Below are some records. Set each one down exactly as it reads.
◆ ◆ ◆ ◆
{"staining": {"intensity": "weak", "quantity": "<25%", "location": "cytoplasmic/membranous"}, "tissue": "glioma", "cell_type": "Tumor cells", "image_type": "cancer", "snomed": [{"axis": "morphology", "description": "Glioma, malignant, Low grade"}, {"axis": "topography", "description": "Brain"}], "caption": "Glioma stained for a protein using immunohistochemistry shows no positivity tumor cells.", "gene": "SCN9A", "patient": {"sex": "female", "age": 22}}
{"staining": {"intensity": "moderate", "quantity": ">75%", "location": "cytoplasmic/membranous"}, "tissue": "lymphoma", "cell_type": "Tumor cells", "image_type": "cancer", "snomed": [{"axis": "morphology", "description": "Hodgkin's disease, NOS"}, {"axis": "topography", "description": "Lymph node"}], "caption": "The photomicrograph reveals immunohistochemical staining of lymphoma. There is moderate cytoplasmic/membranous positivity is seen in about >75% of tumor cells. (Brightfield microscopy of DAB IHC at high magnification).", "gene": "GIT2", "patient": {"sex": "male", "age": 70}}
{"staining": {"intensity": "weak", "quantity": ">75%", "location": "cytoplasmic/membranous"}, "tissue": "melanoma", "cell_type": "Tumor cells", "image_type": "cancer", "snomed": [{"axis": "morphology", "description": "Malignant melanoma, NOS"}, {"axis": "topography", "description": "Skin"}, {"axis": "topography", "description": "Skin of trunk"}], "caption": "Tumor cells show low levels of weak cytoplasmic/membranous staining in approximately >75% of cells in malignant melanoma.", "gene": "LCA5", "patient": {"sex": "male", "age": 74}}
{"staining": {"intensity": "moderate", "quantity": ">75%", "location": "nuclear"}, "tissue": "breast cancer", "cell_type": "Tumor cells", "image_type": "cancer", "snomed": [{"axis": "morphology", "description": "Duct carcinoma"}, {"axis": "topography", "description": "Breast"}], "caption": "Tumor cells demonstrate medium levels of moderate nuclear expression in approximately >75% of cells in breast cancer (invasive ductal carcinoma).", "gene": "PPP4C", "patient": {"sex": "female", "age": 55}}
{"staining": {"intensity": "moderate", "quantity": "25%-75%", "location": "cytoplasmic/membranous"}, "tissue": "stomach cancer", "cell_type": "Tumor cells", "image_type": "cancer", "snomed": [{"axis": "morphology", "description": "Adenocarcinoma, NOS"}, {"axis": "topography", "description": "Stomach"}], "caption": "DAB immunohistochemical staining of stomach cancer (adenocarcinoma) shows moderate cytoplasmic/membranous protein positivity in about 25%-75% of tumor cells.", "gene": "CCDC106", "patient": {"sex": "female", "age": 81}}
◆ ◆ ◆ ◆
- **Answer space**
{"staining": {"intensity": "weak", "quantity": "<25%", "location": "cytoplasmic/membranous"}, "tissue": "glioma", "cell_type": "Tumor cells", "image_type": "cancer", "snomed": [{"axis": "morphology", "description": "Glioma, malignant, Low grade"}, {"axis": "topography", "description": "Brain"}], "caption": "Glioma stained for a protein using immunohistochemistry shows no positivity tumor cells.", "gene": "SCN9A", "patient": {"sex": "female", "age": 22}}
{"staining": {"intensity": "moderate", "quantity": ">75%", "location": "cytoplasmic/membranous"}, "tissue": "lymphoma", "cell_type": "Tumor cells", "image_type": "cancer", "snomed": [{"axis": "morphology", "description": "Hodgkin's disease, NOS"}, {"axis": "topography", "description": "Lymph node"}], "caption": "The photomicrograph reveals immunohistochemical staining of lymphoma. There is moderate cytoplasmic/membranous positivity is seen in about >75% of tumor cells. (Brightfield microscopy of DAB IHC at high magnification).", "gene": "GIT2", "patient": {"sex": "male", "age": 70}}
{"staining": {"intensity": "weak", "quantity": ">75%", "location": "cytoplasmic/membranous"}, "tissue": "melanoma", "cell_type": "Tumor cells", "image_type": "cancer", "snomed": [{"axis": "morphology", "description": "Malignant melanoma, NOS"}, {"axis": "topography", "description": "Skin"}, {"axis": "topography", "description": "Skin of trunk"}], "caption": "Tumor cells show low levels of weak cytoplasmic/membranous staining in approximately >75% of cells in malignant melanoma.", "gene": "LCA5", "patient": {"sex": "male", "age": 74}}
{"staining": {"intensity": "moderate", "quantity": ">75%", "location": "nuclear"}, "tissue": "breast cancer", "cell_type": "Tumor cells", "image_type": "cancer", "snomed": [{"axis": "morphology", "description": "Duct carcinoma"}, {"axis": "topography", "description": "Breast"}], "caption": "Tumor cells demonstrate medium levels of moderate nuclear expression in approximately >75% of cells in breast cancer (invasive ductal carcinoma).", "gene": "PPP4C", "patient": {"sex": "female", "age": 55}}
{"staining": {"intensity": "moderate", "quantity": "25%-75%", "location": "cytoplasmic/membranous"}, "tissue": "stomach cancer", "cell_type": "Tumor cells", "image_type": "cancer", "snomed": [{"axis": "morphology", "description": "Adenocarcinoma, NOS"}, {"axis": "topography", "description": "Stomach"}], "caption": "DAB immunohistochemical staining of stomach cancer (adenocarcinoma) shows moderate cytoplasmic/membranous protein positivity in about 25%-75% of tumor cells.", "gene": "CCDC106", "patient": {"sex": "female", "age": 81}}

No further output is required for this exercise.